After collecting playlist data to submit to GEMA at last month's PollerWiesen event in Cologne, the project will head to Nachtdigital later this summer.
When we last checked in with GTI—a solution for providing better data to performing rights organizations like Germany's GEMA, so that they can more equitably distribute the money derived from fees paid by clubs and festivals—they had just brought their technology out of the lab for a test run at Berlin's Prince Charles nightclub. GTI's boxes "listen" to the music played by DJs, fingerprint the tracks with over 90 percent accuracy against a database culled from such sources as Juno's catalog and user-submitted releases, and securely transmits the IDs to an encrypted database.
They have now made it into six clubs in Germany, including Robert-Johnson outside Frankfurt and Harry Klein in Munich. And GTI has just announced that they monitored the season launch of PollerWiesen in Cologne, an event with 9,000 attendees headlined by Nina Kraviz and Marcel Dettmann.

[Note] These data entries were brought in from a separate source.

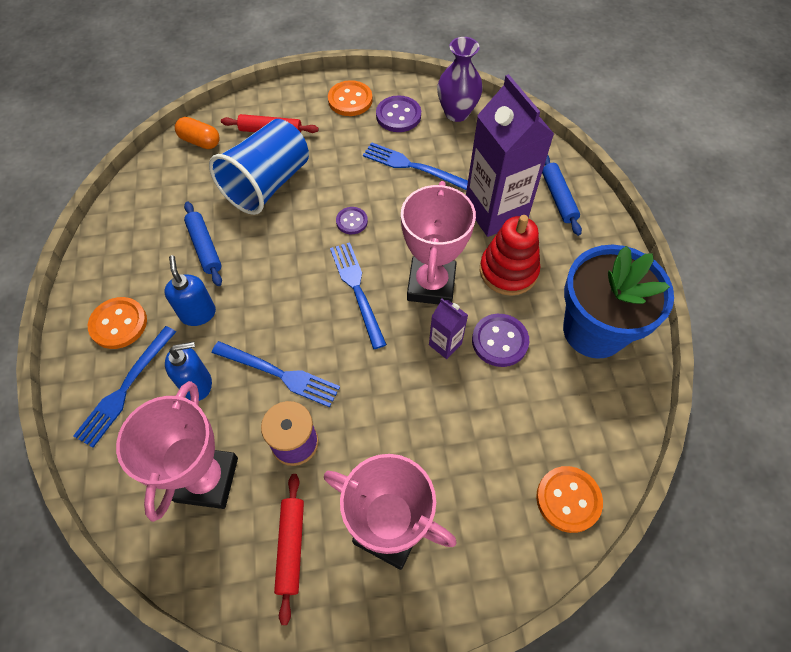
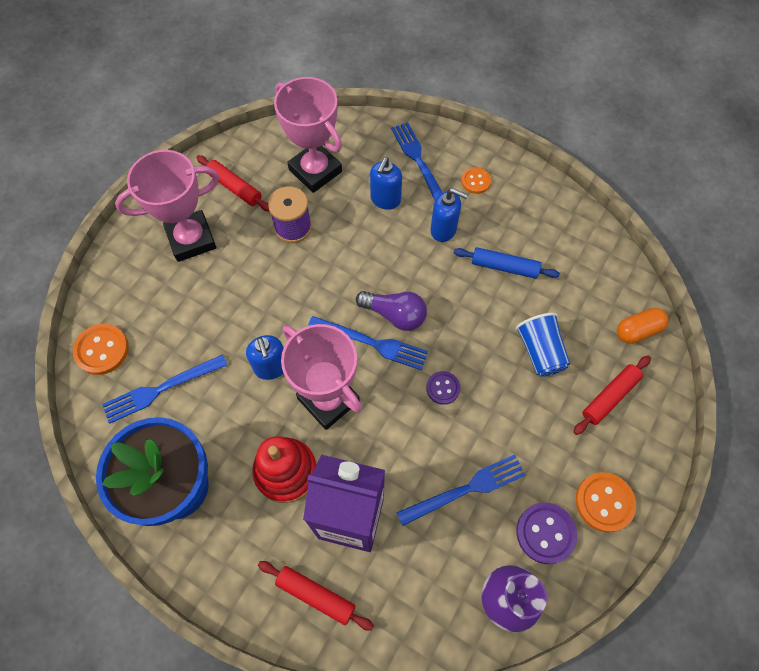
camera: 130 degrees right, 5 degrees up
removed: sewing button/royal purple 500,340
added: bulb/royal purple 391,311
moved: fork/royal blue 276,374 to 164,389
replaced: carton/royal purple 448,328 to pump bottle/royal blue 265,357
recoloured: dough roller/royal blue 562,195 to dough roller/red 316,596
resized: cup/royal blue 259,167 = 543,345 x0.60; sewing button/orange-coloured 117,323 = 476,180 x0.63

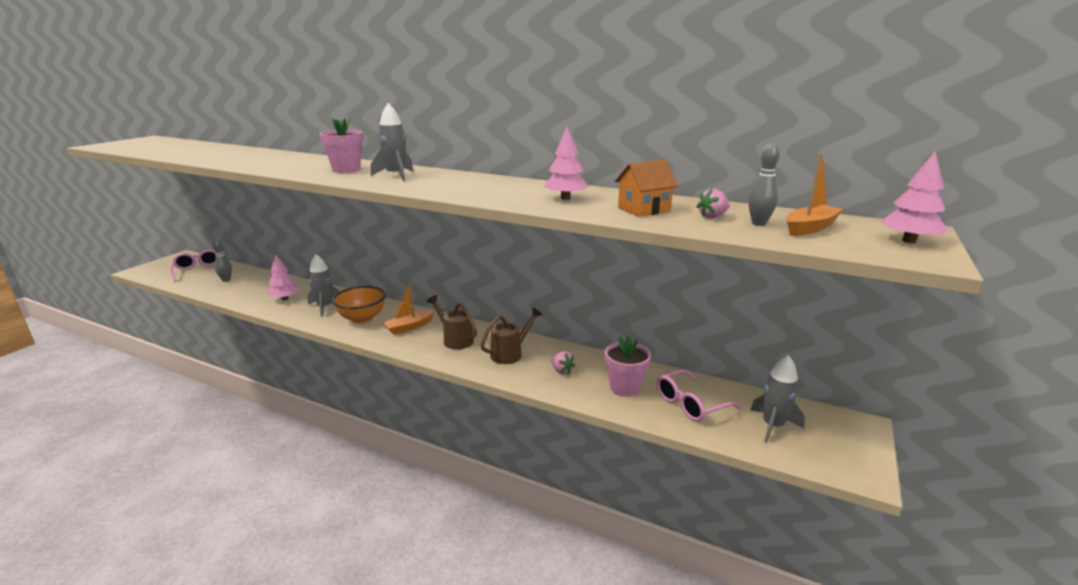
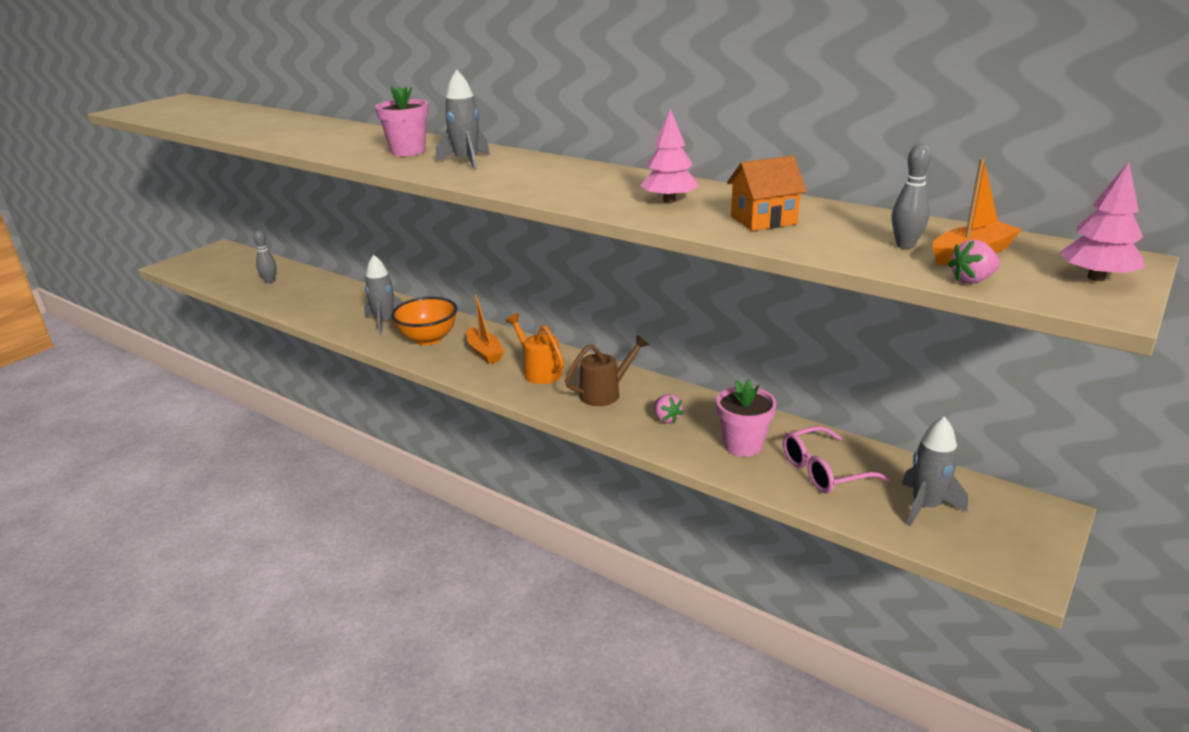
camera: 10 degrees right, 5 degrees up
removed: glasses/rosy 193,266; fir tree/rosy 282,277
moved: toy strawberry/rosy 712,203 to 974,261
recoloured: watering pot/dark brown 452,322 to watering pot/orange-coloured 535,348
turned: toy boat/orange-coloured 408,308 = 485,329 90 degrees counterclockwise

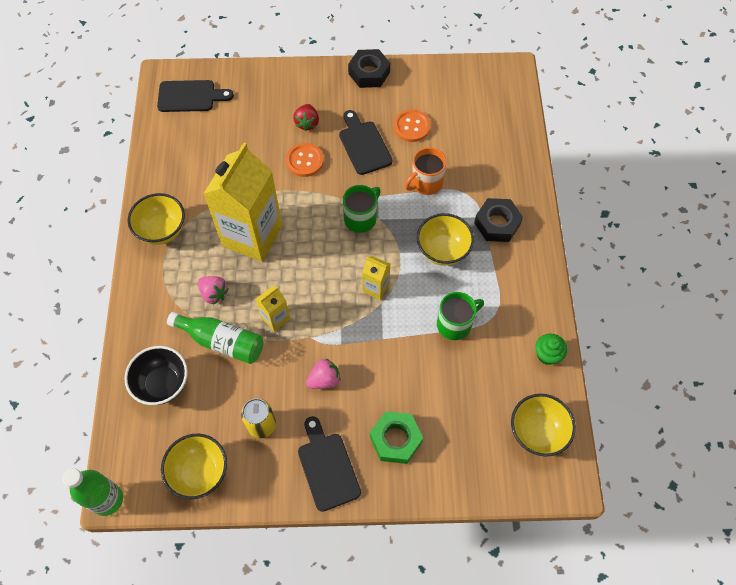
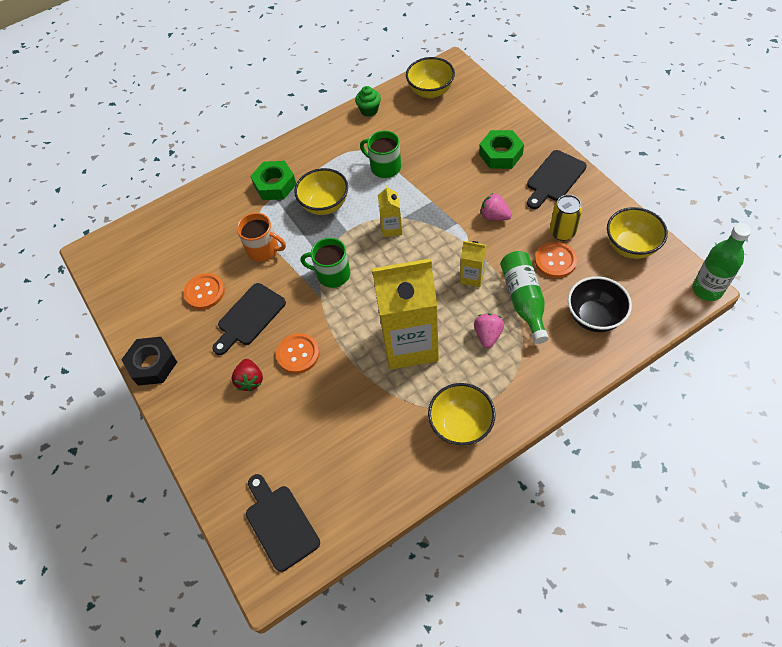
camera: 115 degrees left, 5 degrees down
added: sewing button/orange-coloured 556,260
recoloured: hex nut/jet-black 498,220 to hex nut/emerald 273,180
turned: toy strawberry/red 306,117 = 247,375 105 degrees clockwise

Off the success of the PollerWiesen test, GTI will compile data at PollerWiesen's next event, in Dortmund, and at the highly regarded Nachtdigital weekender later this summer.
"Geo Track ID simplifies our work with performing rights organizations because we don't have to chase after track lists any more, which could be quite time-consuming," said PollerWiesen's Lars Mueller and Michael Kastens, in a statement. "It makes sure that the right artists get paid for their work and allows us as a festival organization to concentrate on other things."